Our economy depends on growth, and the myth that growth is infinite. The fact, however, is that it's not. It can not be. There is no such thing as an infinite resource, and an economy is just an abstract representation of resources. Oil (which has in effect taken the place of gold as the backbone of the economy) is definitely not infinite. Not land. Not water. NOTHING.
Sure, there are resources that are sustainable. Land for farming is an example. Compost, rotate, etc and you can keep using that land forever. The problem is that as growth continues the land has be used harder (less time to restore the nutrients) and can no longer be sustained. You can open up more land to farm, but at some point you ARE going to run out.
Air (and to extent water) seem to be infinite, but in reality are not. The industry growth that you're so fond of can, will, and is poisoning them both and making them unusable.
Yes, by all means. Let's continuing growing so that we can keep and expand our luxurious lifestyles. Let's just keep pushing it, keep selling the idea of growth and that everyone can be rich if they just try hard enough, until everything is used up and there's NOTHING left.
Who's in favor of monopolies? Certainly not me. It's strange that you're twisting what I'm saying into that. Or maybe it's just easier to prop up strawman.

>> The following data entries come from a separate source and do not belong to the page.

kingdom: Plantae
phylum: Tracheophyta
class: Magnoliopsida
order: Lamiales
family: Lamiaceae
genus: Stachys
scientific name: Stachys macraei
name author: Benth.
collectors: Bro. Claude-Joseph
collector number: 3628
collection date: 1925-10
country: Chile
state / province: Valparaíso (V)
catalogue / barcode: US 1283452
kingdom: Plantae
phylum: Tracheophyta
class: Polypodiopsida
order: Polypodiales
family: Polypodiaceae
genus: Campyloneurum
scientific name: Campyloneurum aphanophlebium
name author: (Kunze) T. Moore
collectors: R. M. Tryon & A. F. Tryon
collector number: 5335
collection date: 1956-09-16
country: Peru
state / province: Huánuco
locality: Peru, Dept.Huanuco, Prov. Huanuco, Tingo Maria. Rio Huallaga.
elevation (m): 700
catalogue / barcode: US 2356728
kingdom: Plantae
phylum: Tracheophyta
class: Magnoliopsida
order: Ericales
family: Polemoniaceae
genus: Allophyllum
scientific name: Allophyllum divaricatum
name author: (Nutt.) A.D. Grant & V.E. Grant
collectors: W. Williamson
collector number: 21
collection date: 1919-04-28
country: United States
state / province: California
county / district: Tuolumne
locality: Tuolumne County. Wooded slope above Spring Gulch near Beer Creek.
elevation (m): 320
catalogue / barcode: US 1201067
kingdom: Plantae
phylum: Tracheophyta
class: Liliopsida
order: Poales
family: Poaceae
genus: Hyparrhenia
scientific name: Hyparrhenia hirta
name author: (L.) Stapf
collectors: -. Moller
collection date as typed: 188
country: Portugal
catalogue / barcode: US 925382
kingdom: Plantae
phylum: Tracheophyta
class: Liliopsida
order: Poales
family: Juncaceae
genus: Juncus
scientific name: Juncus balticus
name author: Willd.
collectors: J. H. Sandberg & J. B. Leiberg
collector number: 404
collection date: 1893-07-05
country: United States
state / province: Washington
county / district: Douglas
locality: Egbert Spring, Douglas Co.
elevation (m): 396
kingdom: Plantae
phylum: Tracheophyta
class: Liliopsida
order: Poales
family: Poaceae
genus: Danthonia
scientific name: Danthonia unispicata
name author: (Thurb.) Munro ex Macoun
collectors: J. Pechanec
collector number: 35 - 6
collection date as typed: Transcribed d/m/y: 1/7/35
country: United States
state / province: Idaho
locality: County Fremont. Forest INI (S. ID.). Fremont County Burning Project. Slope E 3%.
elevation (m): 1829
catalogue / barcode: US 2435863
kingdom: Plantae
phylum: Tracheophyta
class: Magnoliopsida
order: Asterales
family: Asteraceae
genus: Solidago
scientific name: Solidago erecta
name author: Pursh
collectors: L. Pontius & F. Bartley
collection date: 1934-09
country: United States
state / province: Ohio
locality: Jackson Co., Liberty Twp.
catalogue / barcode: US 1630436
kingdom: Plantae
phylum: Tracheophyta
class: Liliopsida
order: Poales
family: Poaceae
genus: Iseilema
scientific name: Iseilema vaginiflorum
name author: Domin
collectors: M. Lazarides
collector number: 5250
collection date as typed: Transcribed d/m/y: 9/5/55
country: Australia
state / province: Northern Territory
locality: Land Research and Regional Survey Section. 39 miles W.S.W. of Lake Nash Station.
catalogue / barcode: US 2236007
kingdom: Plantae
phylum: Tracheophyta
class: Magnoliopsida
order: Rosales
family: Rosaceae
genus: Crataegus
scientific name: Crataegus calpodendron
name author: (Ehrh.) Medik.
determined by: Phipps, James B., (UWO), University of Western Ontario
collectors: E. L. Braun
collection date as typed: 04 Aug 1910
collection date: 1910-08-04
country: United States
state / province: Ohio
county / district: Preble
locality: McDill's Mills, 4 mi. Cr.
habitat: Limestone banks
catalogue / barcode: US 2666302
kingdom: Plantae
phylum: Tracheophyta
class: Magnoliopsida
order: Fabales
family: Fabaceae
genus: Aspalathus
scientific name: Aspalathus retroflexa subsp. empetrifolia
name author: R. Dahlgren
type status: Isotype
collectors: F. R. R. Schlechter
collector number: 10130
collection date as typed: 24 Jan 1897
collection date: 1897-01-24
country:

What I am saying is that our "free markets" lead to monopolies and that we must regulate them in order to prevent this. We don't regulate them enough and look what they're doing. And somehow the answer is to stop regulating them?!? Really?
Yea. Sure thing. They're already doing lots of bad stuff. Let's just remove all restrictions - I'm sure they'll behave.
So I'm to take it that the very valid concerns of corruption, which the GAO has already pointed out on numerous occasions or that we've seen in the revolving door policies that have been used to curry favor, are to be ignored?
Not at all. I don't even know how you could infer that from what I said.
Yes the corruption needs to be addressed. But we need to focus on those who are causing the corruption. Those who are corrupted are also complicit, but if we just remove any kind of restrictions we're only rewarding and encouraging those who are the cause of the problem.
Let me point out how this is wrong, and you're just talking in circles by way of analogy:
There are a group of gangs in your neighborhood that are running wild, causing mayhem and extorting money from the community. The gangs are the big Telco's in this example.
These gangs have infiltrated the local cops and by way of bribe and/or coercion have persuaded the cops to leave the gangs alone or only make token arrests with no meaningful punishment. The cops are the CRTC (or FCC in 'Merica).
And your solution is to ... get rid of the cops and/or undo the laws the gangs are violating.
I'm am SO sick of hearing this "free market will sort itself out" argument. The guys who have caused and continue to cause the problems are suddenly just going to start doing the "right thing" if we just let them alone to do what they want? Hardly.
Just because whatever agency has been less than vigilant in reigning in the abuse these giant corps dish out is NO REASON to remove the regulators/regulations. It WILL NOT WORK. They always have acted and always will act solely in their own best interest, public be damned. There's no magical "market force" that will stop them.
Free markets are driven by profit. Profit can be equated to growth. And growth will invariably lead to monopolies.